» **Required task a**: In the natural history collection entries below, copy out the lines from the one containing "name author: Cuatrec." through the one containing "scientific name: Trichilia americana", both included, with no changes.

[begin Extract]

How to construct the most efficient convolution in the case of large kernel_size

When testing the computational efficiency of convolution with different kernel sizes, it is found that when the kernel sizes are 3, 5 and 7, the computational efficiency is very high, but when the kernel size is greater than 7, the computational efficiency will be greatly reduced. In addition, when the kernel siezes are 31, 39, 45, 55, 75, 93, and 101, the efficiency will be higher than their adjacent sizes. What is the reason?

import numpy as np
import torch
from torch import nn
import time

h = 6115
w = 5490
pic = np.random.randint(0,2,(h,w),dtype=(np.int16))
Max_iters = 5
for kernel_size in range(3,110,2):    

    kernel = torch.ones((1,1,kernel_size,kernel_size))
    neighbor_func = nn.Conv2d(1, 1, kernel_size,padding=int((kernel_size-1)/2),bias = False)
    
    with torch.no_grad():
        for i,j in neighbor_func.named_parameters():
            j.copy_(kernel)
   
    
    tst = time.time()
    for i in range(Max_iters):
        N = np.where(pic == 1,1,0)
        N = np.reshape(N,(1,1,h,w))
        N = torch.from_numpy(N).type(torch.float32)
        with torch.no_grad():
            N = neighbor_func(N)
        N = N.detach().numpy()
        N = np.squeeze(N)
    print(kernel_size,time.time()-tst)  

I want to use nn.Conv2d as a tool for convolution, which only performs convolution calculation on data without involving gradient calculation and back propagation, so which function can I choose to obtain the highest performance convolution in large kernel_sizes?

[end Extract]
[begin Recorded information]

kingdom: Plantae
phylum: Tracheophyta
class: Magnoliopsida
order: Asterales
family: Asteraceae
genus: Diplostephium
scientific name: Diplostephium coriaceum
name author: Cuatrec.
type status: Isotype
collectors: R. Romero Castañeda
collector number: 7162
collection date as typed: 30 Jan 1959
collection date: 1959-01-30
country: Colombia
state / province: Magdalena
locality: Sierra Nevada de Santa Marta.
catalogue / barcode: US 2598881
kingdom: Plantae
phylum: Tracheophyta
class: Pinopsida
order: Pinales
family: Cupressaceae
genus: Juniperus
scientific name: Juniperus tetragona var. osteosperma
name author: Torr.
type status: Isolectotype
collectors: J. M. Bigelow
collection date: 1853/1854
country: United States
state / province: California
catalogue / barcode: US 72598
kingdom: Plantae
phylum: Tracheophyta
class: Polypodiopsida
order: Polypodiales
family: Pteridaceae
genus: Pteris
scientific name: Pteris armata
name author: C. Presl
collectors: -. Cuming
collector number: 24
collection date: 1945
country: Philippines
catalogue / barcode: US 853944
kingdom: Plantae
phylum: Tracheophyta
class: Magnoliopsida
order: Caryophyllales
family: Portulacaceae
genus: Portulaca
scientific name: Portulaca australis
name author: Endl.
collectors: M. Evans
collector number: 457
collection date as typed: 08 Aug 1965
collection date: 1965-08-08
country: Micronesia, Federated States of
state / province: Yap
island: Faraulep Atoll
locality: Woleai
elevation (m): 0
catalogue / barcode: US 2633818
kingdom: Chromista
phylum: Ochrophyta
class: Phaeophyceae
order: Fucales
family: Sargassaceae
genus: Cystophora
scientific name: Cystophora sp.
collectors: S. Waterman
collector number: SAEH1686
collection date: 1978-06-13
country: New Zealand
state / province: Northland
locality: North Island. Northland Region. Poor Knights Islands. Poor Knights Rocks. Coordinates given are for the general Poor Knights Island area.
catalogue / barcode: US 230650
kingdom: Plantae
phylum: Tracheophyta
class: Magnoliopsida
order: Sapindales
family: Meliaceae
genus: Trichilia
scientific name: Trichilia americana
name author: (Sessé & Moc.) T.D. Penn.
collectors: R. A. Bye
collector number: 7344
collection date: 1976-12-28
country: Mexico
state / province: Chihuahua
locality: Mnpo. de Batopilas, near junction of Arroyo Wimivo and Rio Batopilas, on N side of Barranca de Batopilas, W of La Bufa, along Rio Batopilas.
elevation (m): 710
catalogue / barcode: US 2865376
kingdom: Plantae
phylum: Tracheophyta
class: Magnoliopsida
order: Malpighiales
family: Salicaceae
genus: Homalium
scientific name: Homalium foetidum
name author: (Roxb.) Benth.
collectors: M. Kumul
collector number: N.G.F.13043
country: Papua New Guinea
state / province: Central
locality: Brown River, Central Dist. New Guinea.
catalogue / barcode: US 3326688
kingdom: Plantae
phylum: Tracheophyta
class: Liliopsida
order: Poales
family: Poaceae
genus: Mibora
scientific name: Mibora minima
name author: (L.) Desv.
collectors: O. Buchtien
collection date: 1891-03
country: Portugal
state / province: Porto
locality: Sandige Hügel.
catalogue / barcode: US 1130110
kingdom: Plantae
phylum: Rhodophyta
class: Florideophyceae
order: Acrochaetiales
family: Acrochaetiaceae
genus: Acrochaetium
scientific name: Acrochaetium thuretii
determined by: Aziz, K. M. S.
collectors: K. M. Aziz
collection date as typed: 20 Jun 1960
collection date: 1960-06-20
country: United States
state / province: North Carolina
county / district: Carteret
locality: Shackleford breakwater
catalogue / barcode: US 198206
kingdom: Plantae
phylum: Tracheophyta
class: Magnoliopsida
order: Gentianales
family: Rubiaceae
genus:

[end Recorded information]

» **Required task b**: Continue the forum post about slow convolution with large kernel sizes from the point where it ends.

» **Exercise result a**:
name author: Cuatrec.
type status: Isotype
collectors: R. Romero Castañeda
collector number: 7162
collection date as typed: 30 Jan 1959
collection date: 1959-01-30
country: Colombia
state / province: Magdalena
locality: Sierra Nevada de Santa Marta.
catalogue / barcode: US 2598881
kingdom: Plantae
phylum: Tracheophyta
class: Pinopsida
order: Pinales
family: Cupressaceae
genus: Juniperus
scientific name: Juniperus tetragona var. osteosperma
name author: Torr.
type status: Isolectotype
collectors: J. M. Bigelow
collection date: 1853/1854
country: United States
state / province: California
catalogue / barcode: US 72598
kingdom: Plantae
phylum: Tracheophyta
class: Polypodiopsida
order: Polypodiales
family: Pteridaceae
genus: Pteris
scientific name: Pteris armata
name author: C. Presl
collectors: -. Cuming
collector number: 24
collection date: 1945
country: Philippines
catalogue / barcode: US 853944
kingdom: Plantae
phylum: Tracheophyta
class: Magnoliopsida
order: Caryophyllales
family: Portulacaceae
genus: Portulaca
scientific name: Portulaca australis
name author: Endl.
collectors: M. Evans
collector number: 457
collection date as typed: 08 Aug 1965
collection date: 1965-08-08
country: Micronesia, Federated States of
state / province: Yap
island: Faraulep Atoll
locality: Woleai
elevation (m): 0
catalogue / barcode: US 2633818
kingdom: Chromista
phylum: Ochrophyta
class: Phaeophyceae
order: Fucales
family: Sargassaceae
genus: Cystophora
scientific name: Cystophora sp.
collectors: S. Waterman
collector number: SAEH1686
collection date: 1978-06-13
country: New Zealand
state / province: Northland
locality: North Island. Northland Region. Poor Knights Islands. Poor Knights Rocks. Coordinates given are for the general Poor Knights Island area.
catalogue / barcode: US 230650
kingdom: Plantae
phylum: Tracheophyta
class: Magnoliopsida
order: Sapindales
family: Meliaceae
genus: Trichilia
scientific name: Trichilia americana

» **Exercise result b**:
20220527121918

If you are on CPU, a guess would be that these sizes fit nicely into the shapes that the kernels in the library are well-optimized for. Additionally, you might consider packing the tensor in mkldnn layout torch.Tensor.to_mkldnn — PyTorch 1.11.0 documentation and seeing if you get a different pattern for the “most efficient” kernel sizes.

Thank you for your advice! I try to use the mkldnn. But I don’t know if it’s the right way to use it.

import numpy as np
import torch
from torch import nn
import time
size_list = [3,5,7,9,11,13,15,17,19,21,23,25,27,29,31,33,35,37,39,41,43,45,47,49,51]
h = 6115
w = 5490
pic = np.random.randint(0,2,(h,w),dtype=(np.int16))
Max_iters = 5
for kernel_size in range(3,109,2):    

    kernel = torch.ones((1,1,kernel_size,kernel_size))
    neighbor_func = nn.Conv2d(1, 1, kernel_size,padding=int((kernel_size-1)/2),bias = False)
    
    with torch.no_grad():
        for i,j in neighbor_func.named_parameters():
            j.copy_(kernel)
    
    
    tst = time.time()
    for i in range(Max_iters):
        N = np.where(pic == 1,1,0)
        N = np.reshape(N,(1,1,h,w))
        N = torch.from_numpy(N).type(torch.float32).to_mkldnn()
        with torch.no_grad():
            N = neighbor_func(N)
        N = N.detach().to_dense().numpy()
        N = np.squeeze(N)
    print(kernel_size,time.time()-tst)

I modify the code and can not get performance improvements.

I’m a bit confused about the code is written; why does the numpy conversion need to happen in the hot loop here? That might add a lot of noise/overhead to the part of the computation that is relevant for benchmarking.

I would also check if MKLDNN is installed and being used:
(e.g., BKMs to check whether mkl or mkldnn is enabled on PyTorch · GitHub)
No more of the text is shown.